Sunday, January 22, 2006

Clean Your Hands of Me

Virgin blog. Trying not to fuck it up. So sparkly and new. I feel like a four year-old with a magic marker in an empty room, and I will probably live up to that reputation, besmirching the walls every which way, slashing of the color pallet. Parents will make an entry and everything will be redecorated, ink on my hands.

This is the degeneration of my longtime aspiration of making fanzines. I was going to do that for ten years and just never got around to it. And so I’m getting around to it, I guess. Finally. The end result won’t be as cool, though. And if you have the time and patience, I suggest you check out actual ‘zines, as they’re way cooler and less sterile. Not a very good case I am making, I know, contributing to the cultural degeneration. But what can you do? I happen to live in Albany, New York. I never knew of any kind of cultural contingent happening around here, and so the prospect of doing anything just felt to me like it would have fallen on empty hands. I could be wrong. There are some creative people who live around here, I know. Maybe I just never met any of them. I don’t know. This whole thing will come unraveled, possibly; the next time you see me, I’ll be situated in an all-night copy center with paper cuts on my hands, cursing myself. Who could say what’s going to happen? I like to stay upbeat like that.

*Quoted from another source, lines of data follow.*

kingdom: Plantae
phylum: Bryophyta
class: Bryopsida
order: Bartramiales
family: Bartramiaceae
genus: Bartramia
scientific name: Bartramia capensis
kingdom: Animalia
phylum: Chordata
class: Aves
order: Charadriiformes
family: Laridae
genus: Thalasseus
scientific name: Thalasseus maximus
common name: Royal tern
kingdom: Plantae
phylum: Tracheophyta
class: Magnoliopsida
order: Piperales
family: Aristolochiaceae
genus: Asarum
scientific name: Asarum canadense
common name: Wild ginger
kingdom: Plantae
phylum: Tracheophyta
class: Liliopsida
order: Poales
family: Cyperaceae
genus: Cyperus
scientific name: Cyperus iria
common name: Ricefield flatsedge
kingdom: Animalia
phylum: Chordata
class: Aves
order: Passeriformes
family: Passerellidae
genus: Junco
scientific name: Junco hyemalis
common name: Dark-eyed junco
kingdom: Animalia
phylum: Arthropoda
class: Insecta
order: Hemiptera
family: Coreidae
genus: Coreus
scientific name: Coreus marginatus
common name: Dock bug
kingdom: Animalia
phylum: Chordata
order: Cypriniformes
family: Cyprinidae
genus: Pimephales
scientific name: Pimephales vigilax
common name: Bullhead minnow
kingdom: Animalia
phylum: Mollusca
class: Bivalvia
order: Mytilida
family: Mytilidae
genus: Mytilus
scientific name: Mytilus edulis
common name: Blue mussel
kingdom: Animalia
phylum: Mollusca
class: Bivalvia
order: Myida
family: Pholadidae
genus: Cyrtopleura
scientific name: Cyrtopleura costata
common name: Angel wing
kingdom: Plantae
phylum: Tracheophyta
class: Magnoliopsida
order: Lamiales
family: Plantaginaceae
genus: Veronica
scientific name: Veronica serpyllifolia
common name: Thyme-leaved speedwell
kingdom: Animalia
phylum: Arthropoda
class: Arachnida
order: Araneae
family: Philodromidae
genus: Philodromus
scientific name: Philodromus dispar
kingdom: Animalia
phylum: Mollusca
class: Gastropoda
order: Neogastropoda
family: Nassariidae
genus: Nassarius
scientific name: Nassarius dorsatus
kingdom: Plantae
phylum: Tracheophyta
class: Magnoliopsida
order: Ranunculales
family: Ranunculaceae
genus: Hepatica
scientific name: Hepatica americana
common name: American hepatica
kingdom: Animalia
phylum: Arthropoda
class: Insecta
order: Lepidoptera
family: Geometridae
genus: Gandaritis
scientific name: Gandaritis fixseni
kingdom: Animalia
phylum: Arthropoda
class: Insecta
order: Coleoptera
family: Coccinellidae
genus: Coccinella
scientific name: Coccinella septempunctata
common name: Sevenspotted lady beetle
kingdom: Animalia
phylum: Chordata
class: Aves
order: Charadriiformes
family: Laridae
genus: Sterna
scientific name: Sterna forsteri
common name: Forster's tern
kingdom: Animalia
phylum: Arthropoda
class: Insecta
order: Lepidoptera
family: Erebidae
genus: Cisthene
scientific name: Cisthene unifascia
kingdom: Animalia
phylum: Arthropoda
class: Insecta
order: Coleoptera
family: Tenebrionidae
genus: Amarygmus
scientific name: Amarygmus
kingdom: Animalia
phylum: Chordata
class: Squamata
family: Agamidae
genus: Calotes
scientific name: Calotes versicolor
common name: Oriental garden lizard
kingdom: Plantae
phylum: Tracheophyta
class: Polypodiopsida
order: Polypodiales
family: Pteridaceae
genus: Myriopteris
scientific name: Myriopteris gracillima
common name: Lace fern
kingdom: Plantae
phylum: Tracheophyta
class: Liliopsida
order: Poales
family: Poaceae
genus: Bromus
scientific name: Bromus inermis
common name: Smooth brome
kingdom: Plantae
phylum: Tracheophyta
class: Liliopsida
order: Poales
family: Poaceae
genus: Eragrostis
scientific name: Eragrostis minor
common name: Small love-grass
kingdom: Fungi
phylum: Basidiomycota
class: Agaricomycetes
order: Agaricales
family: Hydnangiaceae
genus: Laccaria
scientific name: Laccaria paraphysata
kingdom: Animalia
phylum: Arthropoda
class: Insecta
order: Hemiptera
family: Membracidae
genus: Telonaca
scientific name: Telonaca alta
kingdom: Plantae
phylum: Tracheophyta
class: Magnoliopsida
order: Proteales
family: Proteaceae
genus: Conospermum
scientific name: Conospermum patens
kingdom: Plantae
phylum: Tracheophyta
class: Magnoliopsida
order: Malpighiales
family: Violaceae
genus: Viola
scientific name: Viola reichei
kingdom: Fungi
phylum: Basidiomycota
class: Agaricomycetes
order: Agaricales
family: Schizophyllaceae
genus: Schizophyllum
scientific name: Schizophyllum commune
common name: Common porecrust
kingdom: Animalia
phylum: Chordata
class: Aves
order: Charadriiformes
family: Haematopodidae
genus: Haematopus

I should also probably preface all this by saying you should definitely not read this blog. It will only corrupt you in some kind of way, spiny tentacles reaching out and wrapping around your brain. Things I have written in the past have caused loss of friends, derision from strangers, and alienation from certain area bartenders. Not a good track record. I should probably stop now. It’s not even the third paragraph and I already have ink all over everything. But really, though: be warned. I’ve got to go wash my hands now.